As the data from the experiments violate the independence assumption due to both participants and concepts grouping the data points, simple regressions could not be applied. Therefore, the next step was to perform independent linear mixed model analyses for each measure to identify the most explanatory variable, considering Ln_RT as the dependent variable. As the correlation between significance and relevance is r=0.93, independent analyses were performed for significance and relevance to avoid collinearity. The formula used for each linear mixed model was

$$\rm LogRT \sim VAR + (1| Subj) + (1| Conc)$$

where “VAR” is replaced with Significance or Relevance, according to their specific model. Subjects and Concepts were considered as random factors, and their intercepts were taken into account by the models. To compare the explanatory power of relevance and significance in RTs between models, the Akaike information criterion (AIC) was used.

Results

The results for both models (relevance and significance) for Experiment 1 (feature-concept) are shown in Table 1. Both models show statistically significant fixed effects (intercept and significance/relevance) based on the t-values. The significance model’s intercept has an estimate of 2.9832, and the significance term has an estimate of −0.0037. The relevance model’s intercept has an estimate of 2.9897, and the relevance term has an estimate of −0.0006. While the significance and relevance terms are statistically significant, the R-squared values imply that other factors not included in the models may be contributing to the variability in the outcome variable.
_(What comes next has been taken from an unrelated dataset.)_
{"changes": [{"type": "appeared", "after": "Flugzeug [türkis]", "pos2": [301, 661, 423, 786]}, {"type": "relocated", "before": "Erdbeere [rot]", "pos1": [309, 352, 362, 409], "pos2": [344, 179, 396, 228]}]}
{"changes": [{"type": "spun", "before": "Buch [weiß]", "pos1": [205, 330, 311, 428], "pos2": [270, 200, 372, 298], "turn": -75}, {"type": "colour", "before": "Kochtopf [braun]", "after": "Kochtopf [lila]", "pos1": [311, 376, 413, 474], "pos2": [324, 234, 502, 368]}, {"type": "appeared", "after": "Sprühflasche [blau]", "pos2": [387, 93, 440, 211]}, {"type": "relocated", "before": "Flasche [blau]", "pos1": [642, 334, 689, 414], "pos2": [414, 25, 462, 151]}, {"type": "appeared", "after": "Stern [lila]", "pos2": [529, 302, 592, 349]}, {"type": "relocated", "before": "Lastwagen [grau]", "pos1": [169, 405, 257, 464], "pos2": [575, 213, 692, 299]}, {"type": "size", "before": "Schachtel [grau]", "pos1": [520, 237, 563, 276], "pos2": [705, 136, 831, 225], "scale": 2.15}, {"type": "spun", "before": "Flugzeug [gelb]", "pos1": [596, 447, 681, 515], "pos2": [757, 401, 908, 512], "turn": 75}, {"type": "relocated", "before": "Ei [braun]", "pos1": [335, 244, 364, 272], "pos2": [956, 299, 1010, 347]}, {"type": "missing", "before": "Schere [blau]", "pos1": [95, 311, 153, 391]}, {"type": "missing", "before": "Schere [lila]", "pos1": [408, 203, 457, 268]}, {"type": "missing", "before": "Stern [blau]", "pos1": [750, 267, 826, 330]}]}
In this case, individual RTs and complex feature-concept pairs may be contributing with added variability into the results.
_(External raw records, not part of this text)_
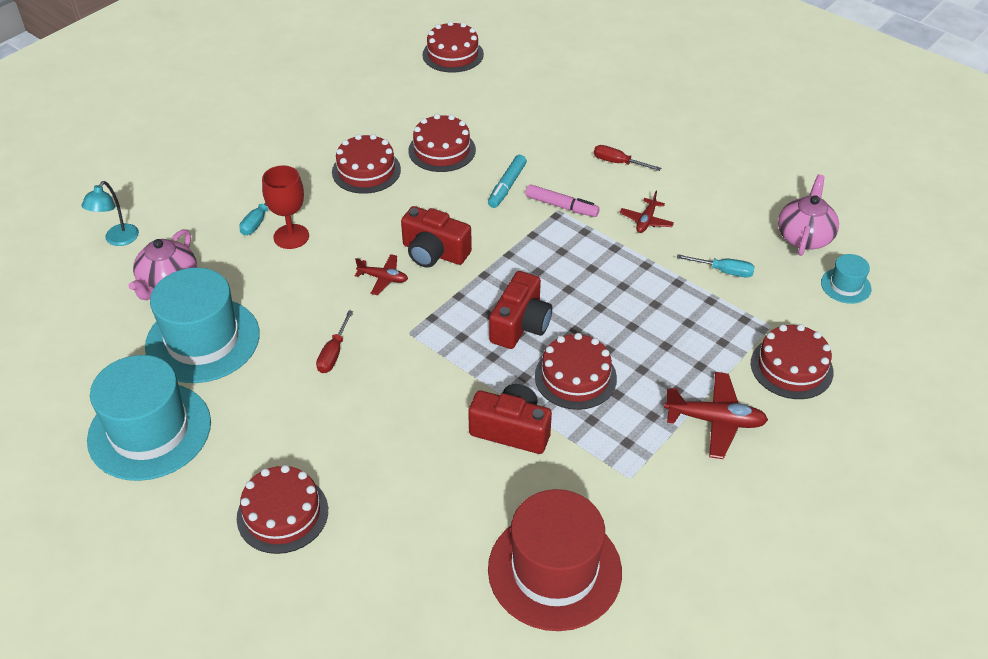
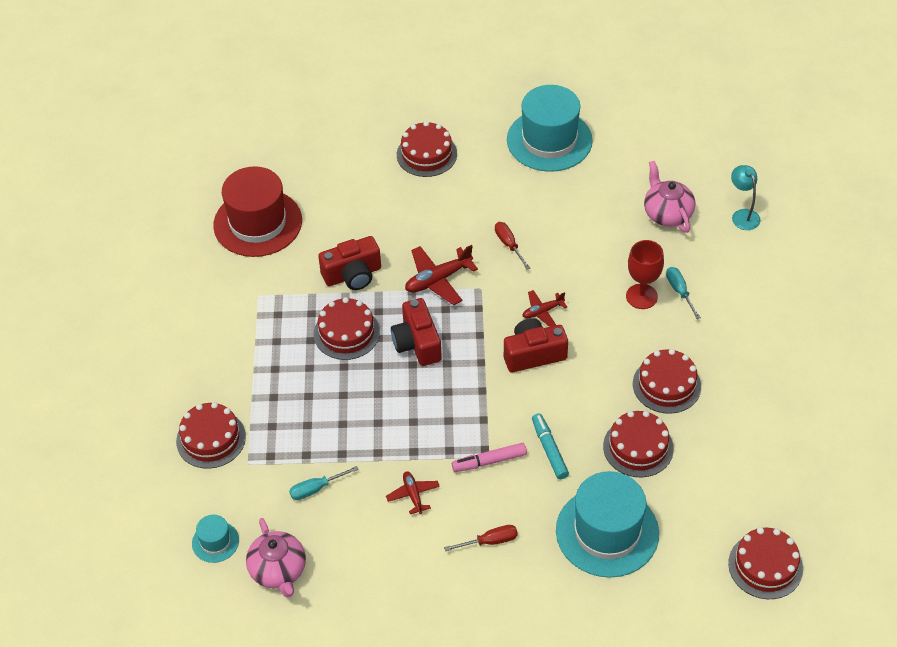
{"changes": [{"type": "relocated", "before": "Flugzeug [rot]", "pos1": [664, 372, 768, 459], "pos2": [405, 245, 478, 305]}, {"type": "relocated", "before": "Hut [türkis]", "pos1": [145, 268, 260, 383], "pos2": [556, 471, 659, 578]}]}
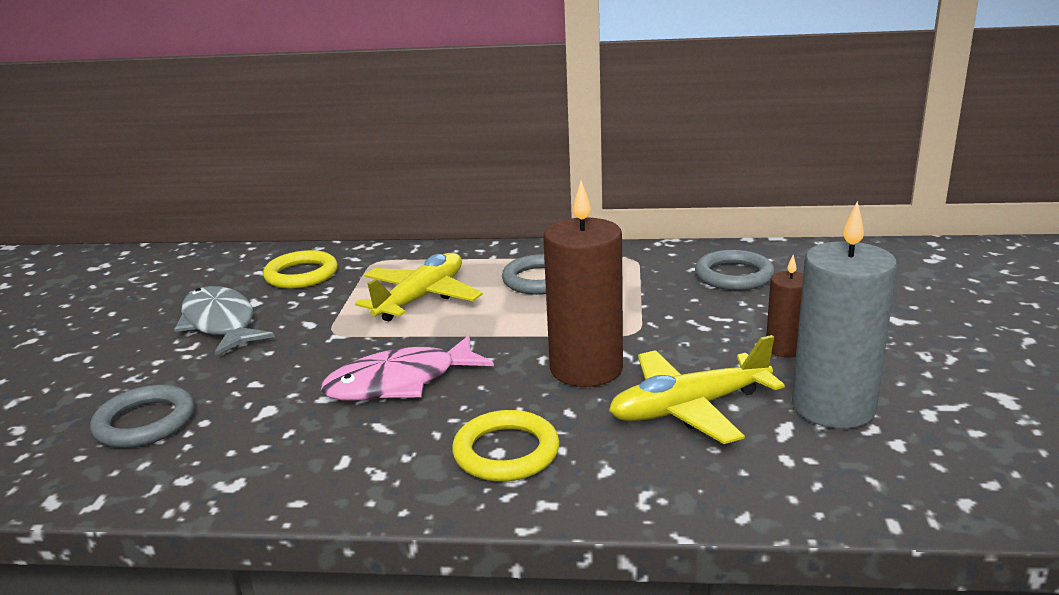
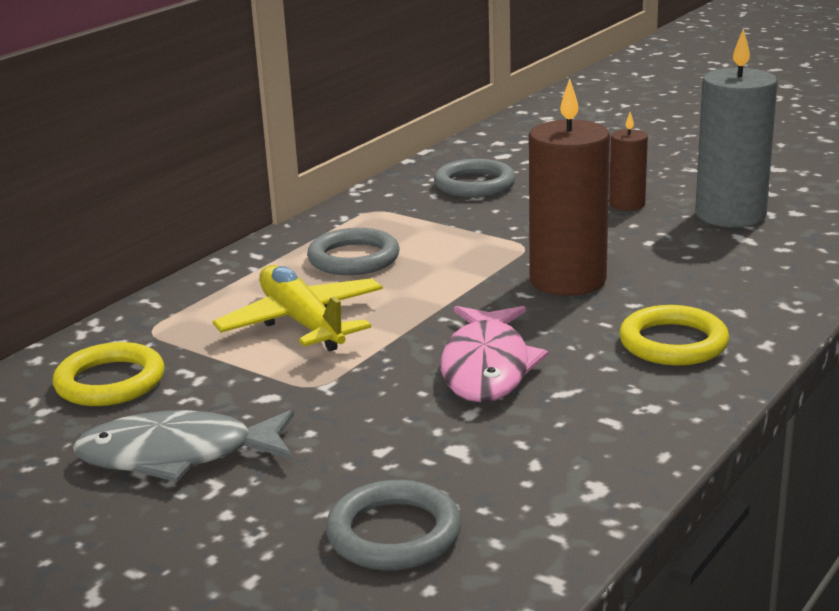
{"changes": [{"type": "missing", "before": "Flugzeug [gelb]", "pos1": [609, 335, 785, 444]}]}
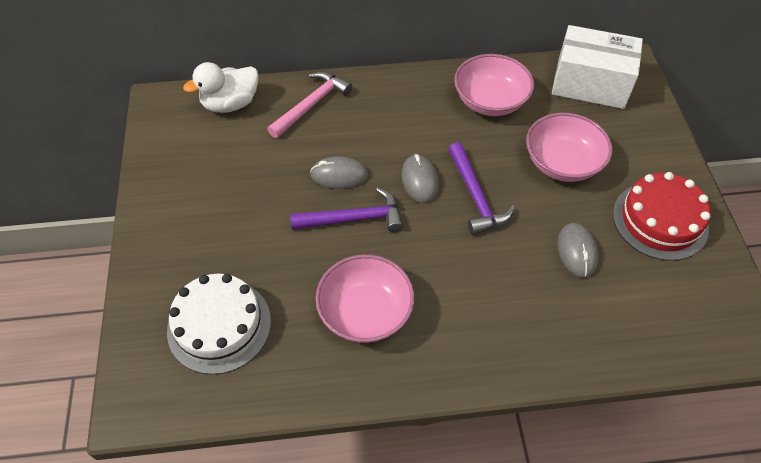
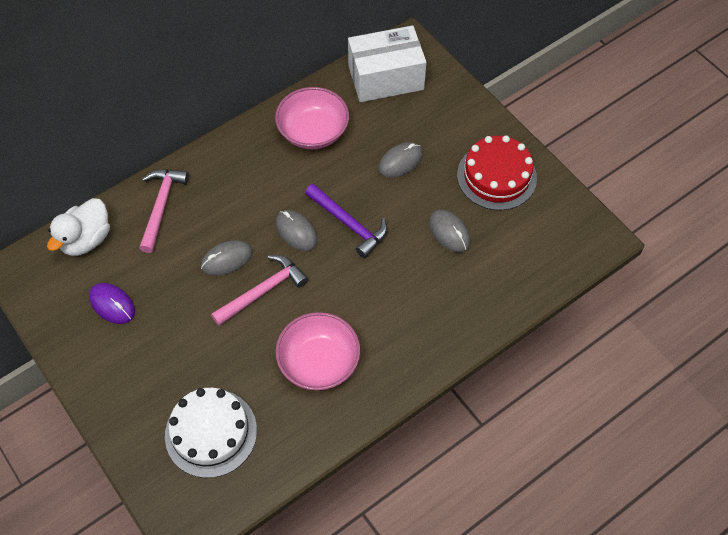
{"changes": [{"type": "appeared", "after": "Computermaus [lila]", "pos2": [89, 283, 135, 324]}, {"type": "colour", "before": "Hammer [lila]", "after": "Hammer [rosa]", "pos1": [290, 188, 403, 232], "pos2": [211, 255, 308, 326]}, {"type": "exchanged", "before": "Schüssel [rosa]", "after": "Computermaus [grau]", "pos1": [526, 113, 613, 182], "pos2": [378, 142, 423, 178]}]}
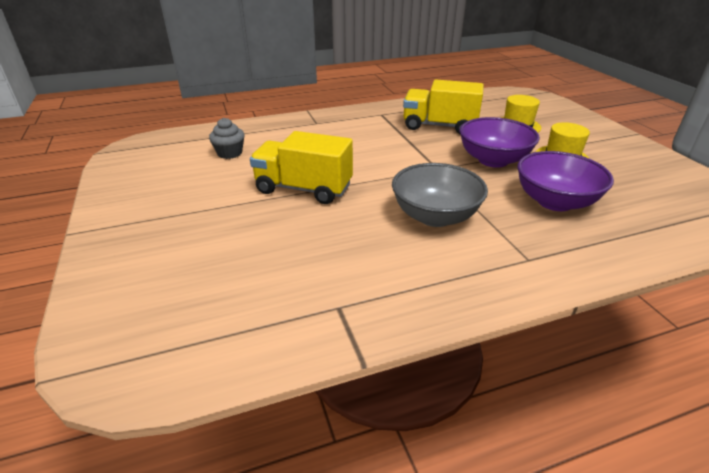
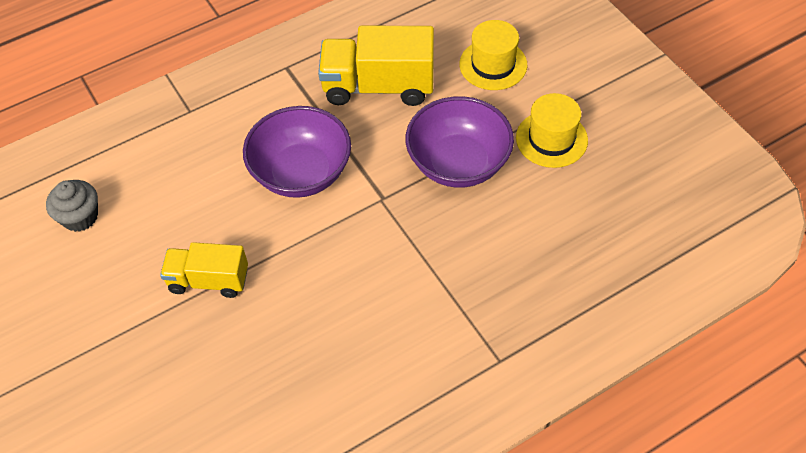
{"changes": [{"type": "size", "before": "Lastwagen [gelb]", "pos1": [250, 131, 353, 204], "pos2": [160, 242, 248, 298], "scale": 0.63}, {"type": "relocated", "before": "Schüssel [lila]", "pos1": [517, 151, 614, 211], "pos2": [243, 106, 351, 198]}, {"type": "missing", "before": "Schüssel [grau]", "pos1": [392, 163, 488, 227]}]}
Table 1. Model Estimates for Experiment 1 (Feature-Concept)

To assess the difference in predictive power between significance and relevance, model comparisons were made using the AIC. Table 2 contains the comparative values of the model. While the AIC criterion might favor the significance model, the R-squared values from Table 1 suggest that both models explain a relatively small proportion of the variance. Therefore, the differences between models are not big enough to evaluate one predictive variable as better than the other. This suggests that both significance and relevance have similar predictive power in explaining RTs in Experiment 1.

Table 2. Model comparison between predictive power of significance and relevance for experiment 1

Discussion of experiment 1

Results indicated that both measures have the same predictive power for the feature-concept condition. Our results are in line with those obtained by Montefinese et al. (Reference Montefinese, Ambrosini, Fairfield and Mammarella2013) in that both studies observed an effect of semantic significance in the feature verification task. However, they observed a superiority effect of significance compared to relevance, which was not observed in our experiment. Methodological differences in the calculation of significance between the two studies may explain this discrepancy, and these differences will be discussed in detail in the general discussion.